EXERCISE PROMPT
Scan the data below for lines holding the word "PANGO", and copy each line found.

DATA FOR THIS TASK
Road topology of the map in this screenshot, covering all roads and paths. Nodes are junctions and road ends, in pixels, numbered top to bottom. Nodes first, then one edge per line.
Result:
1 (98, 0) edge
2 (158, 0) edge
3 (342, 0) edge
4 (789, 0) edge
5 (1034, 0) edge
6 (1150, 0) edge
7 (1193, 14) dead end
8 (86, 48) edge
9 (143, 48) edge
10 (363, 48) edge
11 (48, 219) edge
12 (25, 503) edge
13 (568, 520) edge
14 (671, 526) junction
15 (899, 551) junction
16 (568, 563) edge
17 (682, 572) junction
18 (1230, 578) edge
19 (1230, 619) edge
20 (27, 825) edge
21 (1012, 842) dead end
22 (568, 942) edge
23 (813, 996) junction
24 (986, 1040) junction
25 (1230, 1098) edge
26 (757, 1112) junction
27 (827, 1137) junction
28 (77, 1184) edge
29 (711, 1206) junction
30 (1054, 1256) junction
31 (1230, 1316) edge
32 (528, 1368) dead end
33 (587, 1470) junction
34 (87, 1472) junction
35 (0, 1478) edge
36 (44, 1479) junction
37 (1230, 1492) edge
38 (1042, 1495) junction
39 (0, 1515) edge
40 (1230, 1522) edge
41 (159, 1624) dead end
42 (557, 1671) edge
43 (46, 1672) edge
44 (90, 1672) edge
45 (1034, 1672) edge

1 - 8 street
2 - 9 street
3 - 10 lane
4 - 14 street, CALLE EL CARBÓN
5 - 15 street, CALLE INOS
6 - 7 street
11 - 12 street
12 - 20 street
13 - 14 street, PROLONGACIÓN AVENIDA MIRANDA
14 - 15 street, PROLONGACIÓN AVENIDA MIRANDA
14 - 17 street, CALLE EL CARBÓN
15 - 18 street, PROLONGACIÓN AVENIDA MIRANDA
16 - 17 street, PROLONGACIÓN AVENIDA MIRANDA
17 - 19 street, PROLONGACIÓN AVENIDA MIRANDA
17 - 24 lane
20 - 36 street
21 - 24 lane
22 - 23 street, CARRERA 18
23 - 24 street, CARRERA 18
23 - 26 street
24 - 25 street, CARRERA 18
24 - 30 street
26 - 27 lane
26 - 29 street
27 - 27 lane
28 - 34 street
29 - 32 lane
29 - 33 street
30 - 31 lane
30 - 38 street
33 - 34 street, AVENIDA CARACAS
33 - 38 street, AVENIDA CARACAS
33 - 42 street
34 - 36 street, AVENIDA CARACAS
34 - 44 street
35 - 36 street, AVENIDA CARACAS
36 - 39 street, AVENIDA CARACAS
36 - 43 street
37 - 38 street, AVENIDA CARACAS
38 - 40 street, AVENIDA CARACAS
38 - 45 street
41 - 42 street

* * *

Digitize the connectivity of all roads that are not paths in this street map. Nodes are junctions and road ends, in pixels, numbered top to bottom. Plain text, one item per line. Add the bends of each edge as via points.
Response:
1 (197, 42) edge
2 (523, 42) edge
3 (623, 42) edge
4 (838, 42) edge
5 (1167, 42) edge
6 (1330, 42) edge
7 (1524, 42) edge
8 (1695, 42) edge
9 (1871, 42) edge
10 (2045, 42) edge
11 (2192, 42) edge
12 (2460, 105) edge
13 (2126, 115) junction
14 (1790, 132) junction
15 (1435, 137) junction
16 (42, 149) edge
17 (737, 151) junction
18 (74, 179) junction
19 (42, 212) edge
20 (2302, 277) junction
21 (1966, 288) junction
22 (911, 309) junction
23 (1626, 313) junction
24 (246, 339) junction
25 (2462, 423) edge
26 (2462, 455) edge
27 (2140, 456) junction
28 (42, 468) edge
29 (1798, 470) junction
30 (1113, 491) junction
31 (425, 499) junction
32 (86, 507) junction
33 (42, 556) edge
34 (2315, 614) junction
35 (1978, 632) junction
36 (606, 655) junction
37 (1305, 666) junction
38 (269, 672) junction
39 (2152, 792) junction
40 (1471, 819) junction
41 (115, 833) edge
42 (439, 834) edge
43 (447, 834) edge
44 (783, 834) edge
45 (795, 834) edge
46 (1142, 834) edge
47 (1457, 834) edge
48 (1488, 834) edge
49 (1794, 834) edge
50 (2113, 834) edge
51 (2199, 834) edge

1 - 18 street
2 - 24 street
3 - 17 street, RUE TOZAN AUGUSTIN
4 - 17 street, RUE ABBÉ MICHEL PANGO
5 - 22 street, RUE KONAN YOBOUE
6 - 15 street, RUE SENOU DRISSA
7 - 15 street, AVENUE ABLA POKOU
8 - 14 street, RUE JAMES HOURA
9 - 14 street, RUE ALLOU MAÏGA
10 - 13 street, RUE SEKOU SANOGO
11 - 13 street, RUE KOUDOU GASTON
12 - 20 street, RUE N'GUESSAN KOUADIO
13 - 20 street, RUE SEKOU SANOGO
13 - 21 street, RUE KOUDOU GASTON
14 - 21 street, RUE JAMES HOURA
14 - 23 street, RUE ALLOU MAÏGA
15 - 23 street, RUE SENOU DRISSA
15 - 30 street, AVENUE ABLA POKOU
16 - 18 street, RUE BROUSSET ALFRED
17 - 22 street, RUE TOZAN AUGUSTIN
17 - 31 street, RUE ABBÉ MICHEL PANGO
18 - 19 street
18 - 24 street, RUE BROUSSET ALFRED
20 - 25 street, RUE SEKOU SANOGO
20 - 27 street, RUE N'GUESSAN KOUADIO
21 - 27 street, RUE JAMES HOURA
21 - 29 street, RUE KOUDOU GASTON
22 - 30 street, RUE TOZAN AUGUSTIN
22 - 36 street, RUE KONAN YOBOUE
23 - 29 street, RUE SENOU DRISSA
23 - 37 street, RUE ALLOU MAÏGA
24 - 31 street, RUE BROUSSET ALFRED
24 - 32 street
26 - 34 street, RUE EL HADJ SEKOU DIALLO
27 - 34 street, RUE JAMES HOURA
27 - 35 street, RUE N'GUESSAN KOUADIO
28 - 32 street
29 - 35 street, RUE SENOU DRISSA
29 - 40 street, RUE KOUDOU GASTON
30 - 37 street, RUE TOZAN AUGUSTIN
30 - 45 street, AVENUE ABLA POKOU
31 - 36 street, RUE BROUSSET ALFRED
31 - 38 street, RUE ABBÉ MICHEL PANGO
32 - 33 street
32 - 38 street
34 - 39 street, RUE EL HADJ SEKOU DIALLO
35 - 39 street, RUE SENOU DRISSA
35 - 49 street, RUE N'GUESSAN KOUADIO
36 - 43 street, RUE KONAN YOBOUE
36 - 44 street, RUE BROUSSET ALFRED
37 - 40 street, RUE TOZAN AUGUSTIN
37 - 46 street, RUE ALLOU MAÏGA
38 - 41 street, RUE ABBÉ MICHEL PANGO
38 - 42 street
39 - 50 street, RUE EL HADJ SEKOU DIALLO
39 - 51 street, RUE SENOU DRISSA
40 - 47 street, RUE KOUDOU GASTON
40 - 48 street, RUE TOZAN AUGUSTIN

==

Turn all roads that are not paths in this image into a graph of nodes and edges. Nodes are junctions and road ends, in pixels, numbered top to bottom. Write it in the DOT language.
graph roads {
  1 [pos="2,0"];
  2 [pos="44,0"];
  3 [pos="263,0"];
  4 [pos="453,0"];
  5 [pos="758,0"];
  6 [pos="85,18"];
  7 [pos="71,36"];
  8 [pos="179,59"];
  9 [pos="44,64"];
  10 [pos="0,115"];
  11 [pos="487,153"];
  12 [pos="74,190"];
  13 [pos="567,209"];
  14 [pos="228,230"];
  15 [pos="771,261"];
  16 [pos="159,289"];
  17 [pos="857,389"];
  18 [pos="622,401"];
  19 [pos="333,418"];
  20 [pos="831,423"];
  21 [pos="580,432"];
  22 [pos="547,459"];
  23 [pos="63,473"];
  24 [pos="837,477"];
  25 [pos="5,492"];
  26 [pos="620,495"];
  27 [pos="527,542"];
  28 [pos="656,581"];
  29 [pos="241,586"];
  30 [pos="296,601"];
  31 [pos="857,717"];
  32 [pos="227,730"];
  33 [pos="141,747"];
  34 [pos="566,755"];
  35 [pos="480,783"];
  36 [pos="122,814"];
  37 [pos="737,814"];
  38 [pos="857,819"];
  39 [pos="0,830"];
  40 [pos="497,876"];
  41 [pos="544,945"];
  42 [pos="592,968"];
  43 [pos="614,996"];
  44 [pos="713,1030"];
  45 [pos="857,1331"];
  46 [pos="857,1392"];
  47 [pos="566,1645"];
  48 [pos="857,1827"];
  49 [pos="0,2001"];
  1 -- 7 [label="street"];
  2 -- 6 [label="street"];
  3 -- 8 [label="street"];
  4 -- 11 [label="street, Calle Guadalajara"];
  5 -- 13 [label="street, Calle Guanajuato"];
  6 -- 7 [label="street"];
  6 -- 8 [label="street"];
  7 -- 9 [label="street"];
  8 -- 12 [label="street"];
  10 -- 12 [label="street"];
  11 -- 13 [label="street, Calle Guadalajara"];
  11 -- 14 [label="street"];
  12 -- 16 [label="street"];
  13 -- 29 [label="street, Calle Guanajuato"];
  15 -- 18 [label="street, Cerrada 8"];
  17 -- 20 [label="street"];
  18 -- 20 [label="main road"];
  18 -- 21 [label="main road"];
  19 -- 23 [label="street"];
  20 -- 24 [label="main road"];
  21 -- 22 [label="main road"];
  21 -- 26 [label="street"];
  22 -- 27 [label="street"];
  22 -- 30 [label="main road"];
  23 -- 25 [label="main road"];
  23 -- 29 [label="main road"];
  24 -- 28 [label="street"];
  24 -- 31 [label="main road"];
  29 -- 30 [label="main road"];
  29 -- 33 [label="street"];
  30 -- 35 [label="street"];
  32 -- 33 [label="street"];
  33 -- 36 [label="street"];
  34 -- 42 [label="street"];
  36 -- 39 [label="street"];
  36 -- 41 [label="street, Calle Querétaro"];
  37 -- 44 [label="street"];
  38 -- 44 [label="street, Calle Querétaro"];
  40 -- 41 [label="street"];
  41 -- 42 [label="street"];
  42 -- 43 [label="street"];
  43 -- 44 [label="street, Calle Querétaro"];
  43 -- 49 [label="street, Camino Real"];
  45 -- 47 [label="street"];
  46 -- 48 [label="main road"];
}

RESPONSE BELOW
4 - 17 street, RUE ABBÉ MICHEL PANGO
17 - 31 street, RUE ABBÉ MICHEL PANGO
31 - 38 street, RUE ABBÉ MICHEL PANGO
38 - 41 street, RUE ABBÉ MICHEL PANGO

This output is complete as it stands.